• [取り組む課題] アジャイルな組織についての本文のうち、「今回は、ステップ5「組織のア」から「て組織として定義する形です。」までのすべてを一字一句変えずに書き写してください。

「アジャイルな組織」の理想形とは?
前回エントリーに続いて、日本のユーザー企業でエンタープライズアジャイルを実現するための五つのステップ(詳細は、前々回エントリーをご覧ください)を解説して行きます。
今回は、ステップ5「組織のアジャイル化」についてです。なお、ステップ5については、今回と次回、2回に分けて説明します。
まず今回は、海外の先進的な事例を紹介しながら、ステップ5で目指す「アジャイルな組織」とはどのようなものかを述べます。そして、海外の事例を日本の伝統的な企業に適用する際の注意点についてを、次回で解説する予定です。
機能別ピラミッド型組織から、フラットなSBUへ
日本の大企業の多くは、機能別組織構造を持っています。マーケティング、営業、製造、といった「同じ職務を担う人」を集めて組織として定義する形です。

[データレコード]
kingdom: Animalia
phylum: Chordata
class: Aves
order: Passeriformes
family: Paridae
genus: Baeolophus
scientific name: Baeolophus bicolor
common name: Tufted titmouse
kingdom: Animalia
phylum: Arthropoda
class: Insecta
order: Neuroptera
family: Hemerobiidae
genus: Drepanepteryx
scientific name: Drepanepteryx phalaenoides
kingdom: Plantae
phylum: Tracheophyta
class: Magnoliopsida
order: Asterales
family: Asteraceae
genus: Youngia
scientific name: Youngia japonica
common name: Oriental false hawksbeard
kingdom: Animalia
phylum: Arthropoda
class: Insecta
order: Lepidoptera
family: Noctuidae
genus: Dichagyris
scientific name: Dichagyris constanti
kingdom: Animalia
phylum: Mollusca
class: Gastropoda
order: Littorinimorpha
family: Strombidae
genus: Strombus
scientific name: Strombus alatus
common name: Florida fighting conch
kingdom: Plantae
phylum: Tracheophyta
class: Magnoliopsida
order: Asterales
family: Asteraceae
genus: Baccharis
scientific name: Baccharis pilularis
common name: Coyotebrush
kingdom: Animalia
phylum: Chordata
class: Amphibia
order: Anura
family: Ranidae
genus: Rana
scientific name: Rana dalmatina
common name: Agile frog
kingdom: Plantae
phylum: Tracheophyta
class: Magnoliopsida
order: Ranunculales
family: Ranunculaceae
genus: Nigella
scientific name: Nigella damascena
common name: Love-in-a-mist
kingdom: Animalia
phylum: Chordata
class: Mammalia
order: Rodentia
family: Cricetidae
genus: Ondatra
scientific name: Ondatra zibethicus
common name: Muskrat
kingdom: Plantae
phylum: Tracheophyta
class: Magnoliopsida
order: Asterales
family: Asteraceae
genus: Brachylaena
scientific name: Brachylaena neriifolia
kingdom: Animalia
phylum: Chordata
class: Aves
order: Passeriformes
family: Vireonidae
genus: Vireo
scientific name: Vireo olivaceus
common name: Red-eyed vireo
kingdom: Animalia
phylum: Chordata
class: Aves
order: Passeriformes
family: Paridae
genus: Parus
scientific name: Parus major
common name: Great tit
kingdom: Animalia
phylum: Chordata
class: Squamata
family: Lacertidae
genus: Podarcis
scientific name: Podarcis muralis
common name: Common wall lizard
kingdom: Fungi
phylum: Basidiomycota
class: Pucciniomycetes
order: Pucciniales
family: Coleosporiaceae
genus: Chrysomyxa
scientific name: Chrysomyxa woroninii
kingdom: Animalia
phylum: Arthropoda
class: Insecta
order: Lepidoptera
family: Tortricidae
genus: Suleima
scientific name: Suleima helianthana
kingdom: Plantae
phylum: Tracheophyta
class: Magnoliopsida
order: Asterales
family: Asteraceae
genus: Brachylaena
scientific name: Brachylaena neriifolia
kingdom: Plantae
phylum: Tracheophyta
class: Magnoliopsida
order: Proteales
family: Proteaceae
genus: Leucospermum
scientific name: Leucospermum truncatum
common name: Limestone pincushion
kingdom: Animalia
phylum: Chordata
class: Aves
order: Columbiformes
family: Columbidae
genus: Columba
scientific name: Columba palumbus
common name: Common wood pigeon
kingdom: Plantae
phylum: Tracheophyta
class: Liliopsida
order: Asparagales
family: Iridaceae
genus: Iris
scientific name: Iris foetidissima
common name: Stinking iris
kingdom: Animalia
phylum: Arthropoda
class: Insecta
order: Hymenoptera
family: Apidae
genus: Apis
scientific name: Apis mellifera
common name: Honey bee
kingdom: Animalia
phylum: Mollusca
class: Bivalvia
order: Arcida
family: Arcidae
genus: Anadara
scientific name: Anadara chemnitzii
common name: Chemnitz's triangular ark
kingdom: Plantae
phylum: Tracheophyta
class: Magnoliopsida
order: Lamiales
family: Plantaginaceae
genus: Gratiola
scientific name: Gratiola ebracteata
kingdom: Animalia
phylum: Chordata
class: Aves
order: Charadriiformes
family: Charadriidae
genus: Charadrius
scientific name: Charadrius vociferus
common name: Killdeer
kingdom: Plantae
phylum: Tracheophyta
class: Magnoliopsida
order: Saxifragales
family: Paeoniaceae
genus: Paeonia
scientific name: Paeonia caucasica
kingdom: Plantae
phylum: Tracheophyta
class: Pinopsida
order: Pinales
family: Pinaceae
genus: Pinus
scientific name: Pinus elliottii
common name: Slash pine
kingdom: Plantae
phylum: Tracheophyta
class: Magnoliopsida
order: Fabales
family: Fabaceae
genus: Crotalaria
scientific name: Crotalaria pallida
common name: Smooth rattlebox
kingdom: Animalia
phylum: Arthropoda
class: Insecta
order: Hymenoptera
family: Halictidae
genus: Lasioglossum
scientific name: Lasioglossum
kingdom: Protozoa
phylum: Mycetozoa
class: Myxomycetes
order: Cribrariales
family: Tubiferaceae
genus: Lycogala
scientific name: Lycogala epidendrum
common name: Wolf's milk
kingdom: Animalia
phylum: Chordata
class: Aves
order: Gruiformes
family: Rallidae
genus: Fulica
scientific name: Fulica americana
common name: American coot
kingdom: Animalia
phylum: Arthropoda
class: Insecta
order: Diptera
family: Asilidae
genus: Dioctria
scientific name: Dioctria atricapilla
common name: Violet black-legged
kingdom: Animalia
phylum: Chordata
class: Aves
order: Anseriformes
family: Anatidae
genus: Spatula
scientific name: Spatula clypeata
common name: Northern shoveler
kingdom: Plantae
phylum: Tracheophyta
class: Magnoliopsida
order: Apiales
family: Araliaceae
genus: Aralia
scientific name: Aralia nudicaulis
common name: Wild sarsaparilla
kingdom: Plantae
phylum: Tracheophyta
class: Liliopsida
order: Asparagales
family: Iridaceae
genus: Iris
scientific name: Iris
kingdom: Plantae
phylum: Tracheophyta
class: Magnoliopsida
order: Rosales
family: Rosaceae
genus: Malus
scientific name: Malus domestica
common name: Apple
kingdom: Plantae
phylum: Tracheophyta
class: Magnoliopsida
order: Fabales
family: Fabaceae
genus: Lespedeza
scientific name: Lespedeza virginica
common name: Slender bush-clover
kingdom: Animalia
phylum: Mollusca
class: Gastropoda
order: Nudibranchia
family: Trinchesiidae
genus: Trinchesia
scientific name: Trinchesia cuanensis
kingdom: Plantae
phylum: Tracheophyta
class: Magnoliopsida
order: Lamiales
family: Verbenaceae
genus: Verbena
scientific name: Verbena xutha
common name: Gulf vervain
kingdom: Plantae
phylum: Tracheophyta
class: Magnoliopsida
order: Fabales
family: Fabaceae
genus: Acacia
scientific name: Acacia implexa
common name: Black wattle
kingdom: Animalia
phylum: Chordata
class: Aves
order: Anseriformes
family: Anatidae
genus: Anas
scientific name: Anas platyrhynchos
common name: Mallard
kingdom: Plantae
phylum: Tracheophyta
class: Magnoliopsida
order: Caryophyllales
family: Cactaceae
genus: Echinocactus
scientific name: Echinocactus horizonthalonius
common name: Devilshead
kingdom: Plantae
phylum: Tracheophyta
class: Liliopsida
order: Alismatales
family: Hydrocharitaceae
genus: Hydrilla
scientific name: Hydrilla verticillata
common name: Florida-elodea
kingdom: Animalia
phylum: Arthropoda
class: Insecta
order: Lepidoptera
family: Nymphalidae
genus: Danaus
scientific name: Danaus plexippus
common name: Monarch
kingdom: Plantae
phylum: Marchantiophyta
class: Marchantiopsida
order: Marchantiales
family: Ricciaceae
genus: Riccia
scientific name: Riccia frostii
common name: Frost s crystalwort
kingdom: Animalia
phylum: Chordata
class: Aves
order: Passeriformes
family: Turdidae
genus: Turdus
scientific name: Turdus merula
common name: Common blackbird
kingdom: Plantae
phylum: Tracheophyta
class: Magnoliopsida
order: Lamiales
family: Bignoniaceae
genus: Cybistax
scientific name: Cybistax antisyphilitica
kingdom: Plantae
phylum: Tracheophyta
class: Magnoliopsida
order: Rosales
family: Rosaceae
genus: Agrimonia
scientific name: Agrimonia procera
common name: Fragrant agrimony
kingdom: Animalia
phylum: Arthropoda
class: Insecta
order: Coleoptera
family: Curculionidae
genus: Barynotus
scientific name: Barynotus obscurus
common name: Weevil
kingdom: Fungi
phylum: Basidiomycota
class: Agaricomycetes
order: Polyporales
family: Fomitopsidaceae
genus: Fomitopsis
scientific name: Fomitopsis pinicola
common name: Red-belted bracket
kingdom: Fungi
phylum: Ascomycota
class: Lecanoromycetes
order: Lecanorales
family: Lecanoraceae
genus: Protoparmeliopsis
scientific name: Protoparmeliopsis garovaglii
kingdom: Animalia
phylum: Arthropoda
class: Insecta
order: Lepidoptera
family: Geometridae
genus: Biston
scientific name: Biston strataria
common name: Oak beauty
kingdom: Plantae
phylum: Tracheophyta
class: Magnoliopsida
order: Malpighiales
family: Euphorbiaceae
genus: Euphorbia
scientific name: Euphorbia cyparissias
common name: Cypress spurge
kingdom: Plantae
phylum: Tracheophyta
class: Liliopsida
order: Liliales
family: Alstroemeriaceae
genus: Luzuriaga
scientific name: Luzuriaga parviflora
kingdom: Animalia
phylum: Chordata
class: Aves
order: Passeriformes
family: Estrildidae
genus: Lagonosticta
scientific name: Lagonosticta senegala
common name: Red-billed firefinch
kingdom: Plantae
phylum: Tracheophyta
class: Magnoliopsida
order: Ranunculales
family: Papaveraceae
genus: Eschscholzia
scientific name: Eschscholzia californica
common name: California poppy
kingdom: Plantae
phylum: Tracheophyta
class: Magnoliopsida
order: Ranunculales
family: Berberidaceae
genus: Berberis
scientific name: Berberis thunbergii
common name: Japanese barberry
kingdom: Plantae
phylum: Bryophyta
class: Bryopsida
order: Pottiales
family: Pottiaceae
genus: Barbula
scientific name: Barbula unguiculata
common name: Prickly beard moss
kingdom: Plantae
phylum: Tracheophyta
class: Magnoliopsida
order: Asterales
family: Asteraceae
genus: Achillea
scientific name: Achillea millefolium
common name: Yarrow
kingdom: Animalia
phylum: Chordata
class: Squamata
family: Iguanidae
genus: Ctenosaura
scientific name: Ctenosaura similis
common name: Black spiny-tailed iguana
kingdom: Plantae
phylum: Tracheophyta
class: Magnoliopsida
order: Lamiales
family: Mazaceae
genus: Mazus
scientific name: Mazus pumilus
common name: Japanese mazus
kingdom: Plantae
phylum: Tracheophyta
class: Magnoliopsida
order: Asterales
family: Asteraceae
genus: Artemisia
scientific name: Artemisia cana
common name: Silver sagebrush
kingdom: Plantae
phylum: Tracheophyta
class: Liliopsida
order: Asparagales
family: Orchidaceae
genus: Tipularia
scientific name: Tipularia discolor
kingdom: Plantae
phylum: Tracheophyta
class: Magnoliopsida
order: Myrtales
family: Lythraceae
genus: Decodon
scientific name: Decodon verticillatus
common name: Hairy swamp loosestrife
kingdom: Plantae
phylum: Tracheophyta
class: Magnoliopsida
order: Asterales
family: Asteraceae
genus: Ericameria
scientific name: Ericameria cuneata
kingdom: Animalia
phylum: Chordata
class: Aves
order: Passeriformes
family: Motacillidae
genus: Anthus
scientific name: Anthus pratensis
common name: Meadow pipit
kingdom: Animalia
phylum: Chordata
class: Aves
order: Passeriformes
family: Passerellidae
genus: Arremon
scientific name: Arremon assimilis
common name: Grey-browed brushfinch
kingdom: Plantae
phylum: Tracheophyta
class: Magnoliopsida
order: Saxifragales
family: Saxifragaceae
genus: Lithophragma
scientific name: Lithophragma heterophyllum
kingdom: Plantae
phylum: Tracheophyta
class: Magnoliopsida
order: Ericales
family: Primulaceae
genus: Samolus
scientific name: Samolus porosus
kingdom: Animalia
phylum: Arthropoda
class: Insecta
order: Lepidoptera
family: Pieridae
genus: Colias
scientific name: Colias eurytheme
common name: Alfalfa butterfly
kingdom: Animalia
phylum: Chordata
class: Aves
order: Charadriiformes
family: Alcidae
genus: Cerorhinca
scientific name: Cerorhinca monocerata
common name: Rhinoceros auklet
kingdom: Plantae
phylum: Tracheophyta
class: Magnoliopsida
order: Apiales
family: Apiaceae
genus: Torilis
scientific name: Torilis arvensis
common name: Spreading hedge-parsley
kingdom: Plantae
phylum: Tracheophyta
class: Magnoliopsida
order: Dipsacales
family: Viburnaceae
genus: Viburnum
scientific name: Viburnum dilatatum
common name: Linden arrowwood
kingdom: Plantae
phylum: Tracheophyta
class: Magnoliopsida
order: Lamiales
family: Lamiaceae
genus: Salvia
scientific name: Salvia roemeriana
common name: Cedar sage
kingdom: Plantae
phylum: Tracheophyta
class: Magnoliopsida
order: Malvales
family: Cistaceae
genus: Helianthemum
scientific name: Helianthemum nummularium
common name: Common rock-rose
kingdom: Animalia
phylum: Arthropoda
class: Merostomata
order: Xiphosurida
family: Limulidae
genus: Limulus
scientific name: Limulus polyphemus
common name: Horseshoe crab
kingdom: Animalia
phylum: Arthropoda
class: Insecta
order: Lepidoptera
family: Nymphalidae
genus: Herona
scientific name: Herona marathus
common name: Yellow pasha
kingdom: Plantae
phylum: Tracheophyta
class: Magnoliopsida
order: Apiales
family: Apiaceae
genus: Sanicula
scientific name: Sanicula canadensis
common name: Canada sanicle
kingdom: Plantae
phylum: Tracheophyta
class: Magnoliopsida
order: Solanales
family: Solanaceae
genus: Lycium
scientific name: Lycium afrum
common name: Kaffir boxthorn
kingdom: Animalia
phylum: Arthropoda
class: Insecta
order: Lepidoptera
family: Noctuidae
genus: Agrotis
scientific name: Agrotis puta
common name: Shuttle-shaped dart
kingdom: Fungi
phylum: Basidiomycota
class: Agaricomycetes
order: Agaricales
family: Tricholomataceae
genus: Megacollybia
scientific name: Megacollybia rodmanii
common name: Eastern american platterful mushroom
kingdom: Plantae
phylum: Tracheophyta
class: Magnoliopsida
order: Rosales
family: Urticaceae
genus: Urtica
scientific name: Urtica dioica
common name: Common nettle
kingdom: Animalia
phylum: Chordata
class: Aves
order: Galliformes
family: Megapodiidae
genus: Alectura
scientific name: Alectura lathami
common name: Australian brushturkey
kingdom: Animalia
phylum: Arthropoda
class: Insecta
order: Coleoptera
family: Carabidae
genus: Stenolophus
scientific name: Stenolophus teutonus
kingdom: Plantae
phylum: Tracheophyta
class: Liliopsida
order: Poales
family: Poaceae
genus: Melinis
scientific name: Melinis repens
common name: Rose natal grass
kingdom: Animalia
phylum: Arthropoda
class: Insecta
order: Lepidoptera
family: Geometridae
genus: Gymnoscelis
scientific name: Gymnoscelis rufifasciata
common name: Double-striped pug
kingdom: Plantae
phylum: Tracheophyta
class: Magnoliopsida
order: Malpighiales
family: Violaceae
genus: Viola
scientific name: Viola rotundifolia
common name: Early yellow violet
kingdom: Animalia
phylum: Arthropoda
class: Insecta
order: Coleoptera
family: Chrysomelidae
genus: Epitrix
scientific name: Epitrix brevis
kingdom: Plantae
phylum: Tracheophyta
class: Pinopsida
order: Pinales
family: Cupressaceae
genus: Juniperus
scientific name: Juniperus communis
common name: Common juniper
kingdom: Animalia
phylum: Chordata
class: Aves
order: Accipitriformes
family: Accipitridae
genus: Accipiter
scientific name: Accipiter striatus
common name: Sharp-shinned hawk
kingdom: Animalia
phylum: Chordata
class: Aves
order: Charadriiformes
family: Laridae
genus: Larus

• [正解]
今回は、ステップ5「組織のアジャイル化」についてです。なお、ステップ5については、今回と次回、2回に分けて説明します。
まず今回は、海外の先進的な事例を紹介しながら、ステップ5で目指す「アジャイルな組織」とはどのようなものかを述べます。そして、海外の事例を日本の伝統的な企業に適用する際の注意点についてを、次回で解説する予定です。
機能別ピラミッド型組織から、フラットなSBUへ
日本の大企業の多くは、機能別組織構造を持っています。マーケティング、営業、製造、といった「同じ職務を担う人」を集めて組織として定義する形です。